[Opening SUPPLIED MATERIAL section]
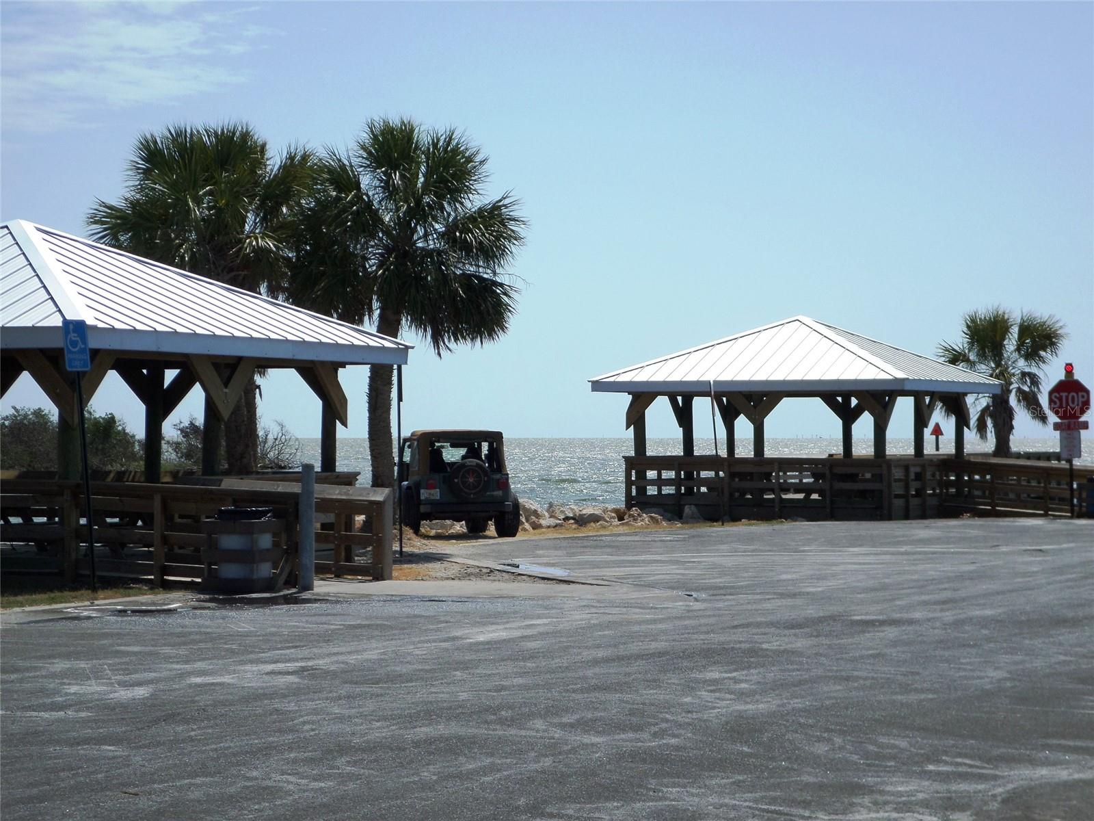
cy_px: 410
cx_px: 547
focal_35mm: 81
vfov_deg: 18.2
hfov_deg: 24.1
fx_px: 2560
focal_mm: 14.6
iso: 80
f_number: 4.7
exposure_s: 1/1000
[Closing SUPPLIED MATERIAL section]
[Opening SUPPLIED MATERIAL section]
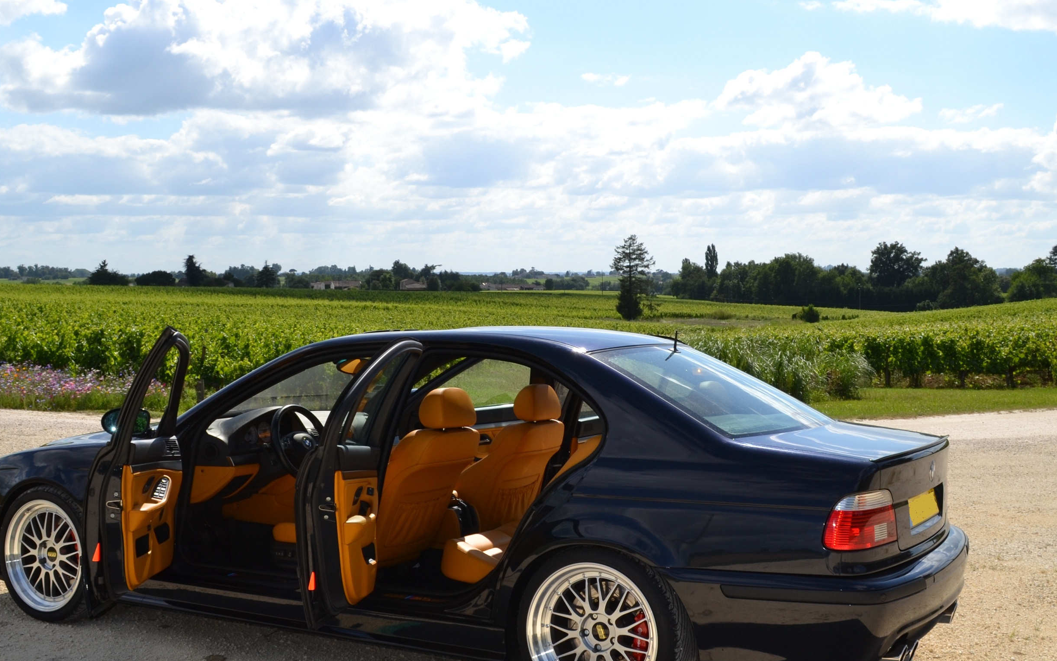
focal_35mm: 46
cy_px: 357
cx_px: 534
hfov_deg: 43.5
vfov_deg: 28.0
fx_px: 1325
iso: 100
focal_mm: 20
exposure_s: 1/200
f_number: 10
[Closing SUPPLIED MATERIAL section]
[WORK INSTRUCTION]
Set down again, word for word, the stretch of records from the line with "vfov_deg: 18.2" to the line with "exposure_s: 1/1000", both of those lines included.

[ANSWER SECTION]
vfov_deg: 18.2
hfov_deg: 24.1
fx_px: 2560
focal_mm: 14.6
iso: 80
f_number: 4.7
exposure_s: 1/1000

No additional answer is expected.